Vesicles from fragile X model mice also had significantly greater ‘membrane conductance,’ a sign that hydrogen ions move continuously in and out of the vesicles. This result suggests that the synthase can pump ions in, but they somehow leak back out through the membrane.
Treating the vesicles with the compound dexpramipexole blocked the leak and decreased the conductance, the researchers found. The work was published in August in Cell.
ATP synthase comprises multiple subunits. Compared with mitochondria in typical neurons, those in fragile X neurons have a significantly greater proportion of one subunit, called the c-subunit, the researchers found. This imbalance could explain why these mitochondria cannot trap hydrogen ions: The c-subunits can exist by themselves as channels in the mitochondrial membrane and allow hydrogen ions to leak out.
To close those channels, a cell must incorporate the c-subunits into new ATP synthases, a process that requires another subunit, called beta. The protein missing in people with fragile X syndrome, FMRP, regulates the manufacture of beta subunits, the researchers found. Unable to regulate how beta subunits are produced, Jonas and her colleagues say, mitochondria in the cells of fragile X mice remain leaky.
The persistent leak influences which metabolic pathway the cell uses to generate energy, the team discovered by using a technique called mass spectrometry. For example, fragile X neurons produce more enzymes associated with glycolysis — a pathway commonly used by immature cells — than do typical neurons. Previous studies have shown altered mitochondrial metabolism in people with other forms of autism2.
Adding dexpramipexole to the cells of fragile X mice decreased production of lactate dehydrogenase and other enzymes linked to glycolysis, suggesting that closing the leak causes the neurons to start to use different, more mature metabolic pathways.
Giving injections of dexpramipexole to fragile X model mice lessened their hyperactivity, repetitive behaviors and excessive grooming — traits that are reminiscent of those seen in people with autism and in those with fragile X syndrome. Mice that received the dexpramipexole injections also had neurons with more mature dendritic spines and decreased levels of protein synthesis.
Though interesting, the findings “do not provide a clear mechanism for how FMRP regulates the leak,” says Xinyu Zhao, professor of neuroscience at the University of Wisconsin-Madison, who was not involved in the study.

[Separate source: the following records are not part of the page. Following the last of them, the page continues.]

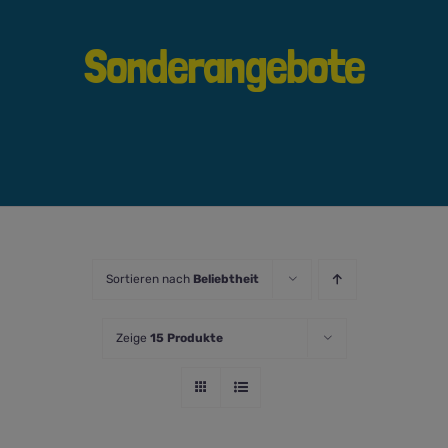
Sonderangebote
Sortieren nach
Beliebtheit
Zeige
15 Produkte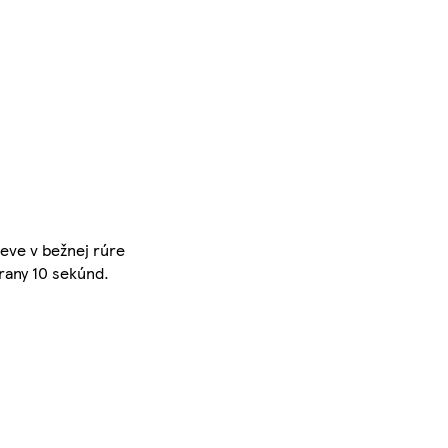
reve v bežnej rúre
trany 10 sekúnd.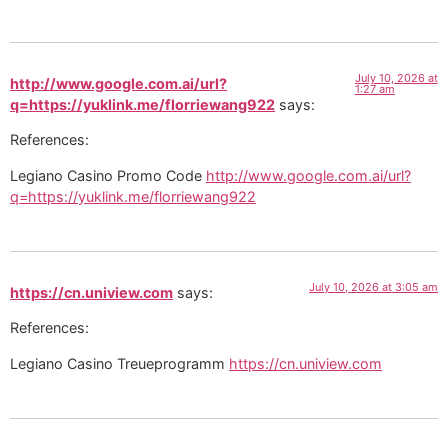
July 10, 2026 at
http://www.google.com.ai/url?
1:27 am
q=https://yuklink.me/florriewang922
says:
References:
Legiano Casino Promo Code
http://www.google.com.ai/url?
q=https://yuklink.me/florriewang922
July 10, 2026 at 3:05 am
https://cn.uniview.com
says:
References:
Legiano Casino Treueprogramm
https://cn.uniview.com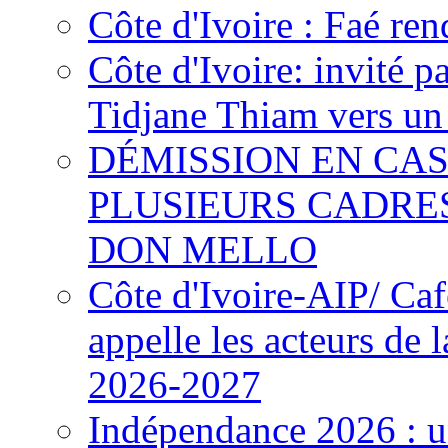
Côte d'Ivoire : Faé ren
Côte d'Ivoire: invité p
Tidjane Thiam vers un 
DÉMISSION EN CAS
PLUSIEURS CADRE
DON MELLO
Côte d'Ivoire-AIP/ Ca
appelle les acteurs de 
2026-2027
Indépendance 2026 : u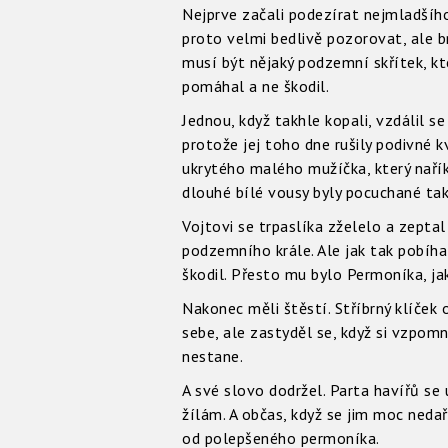
Nejprve začali podezírat nejmladšího 
proto velmi bedlivě pozorovat, ale br
musí být nějaký podzemní skřítek, kter
pomáhal a ne škodil.
Jednou, když takhle kopali, vzdálil s
protože jej toho dne rušily podivné 
ukrytého malého mužíčka, který nařík
dlouhé bílé vousy byly pocuchané tak,
Vojtovi se trpaslíka zželelo a zeptal
podzemního krále. Ale jak tak pobíhal
škodil. Přesto mu bylo Permoníka, jak
Nakonec měli štěstí. Stříbrný klíček 
sebe, ale zastyděl se, když si vzpomn
nestane.
A své slovo dodržel. Parta havířů se
žílám. A občas, když se jim moc nedař
od polepšeného permoníka.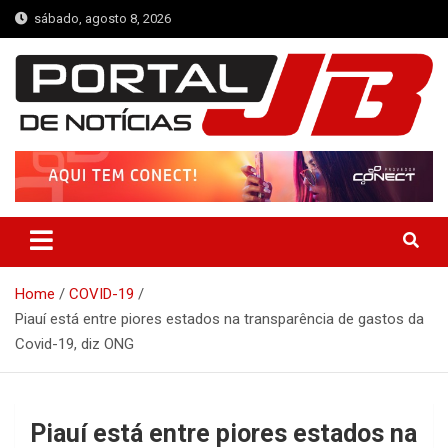
Skip
sábado, agosto 8, 2026
to
content
Portal de Notícias JB
Notícias de Simplício Mendes e Região
Home
COVID-19
Piauí está entre piores estados na transparência de gastos da
Covid-19, diz ONG
Piauí está entre piores estados na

Research by Zhao and her colleagues suggests that an interaction between FMRP and another protein is necessary for mitochondria to function properly and for cells to mature3.
Even without a mechanism, being able to ease autism-like traits in mice by closing one membrane channel “is remarkable,” Licznerski says. “This opens the door to a new approach to therapy” for people with fragile X syndrome, he says.
Others urge caution: There is no guarantee that a treatment that works in mice will work in the human brain, says Cecilia Giulivi, professor of molecular biosciences at the University of California, Davis MIND Institute, who was not involved in the study. She is concerned that these preliminary results will offer false hope to the families of people with fragile X syndrome and encourage people to seek out treatments that have not been proven safe. Dexpramipexole has been tested in people with the neurological disease amyotrophic lateral sclerosis and found safe, but it is unclear how it would affect young people if taken over sustained periods of time.
Before a treatment is possible, Jonas and Licznerski say they need to better understand how the ATP synthase subunits contribute to the leak. As part of that goal, they are engineering mice without extra c-subunits to see if minimizing the leak in that way has the same effect as applying dexpramipexole.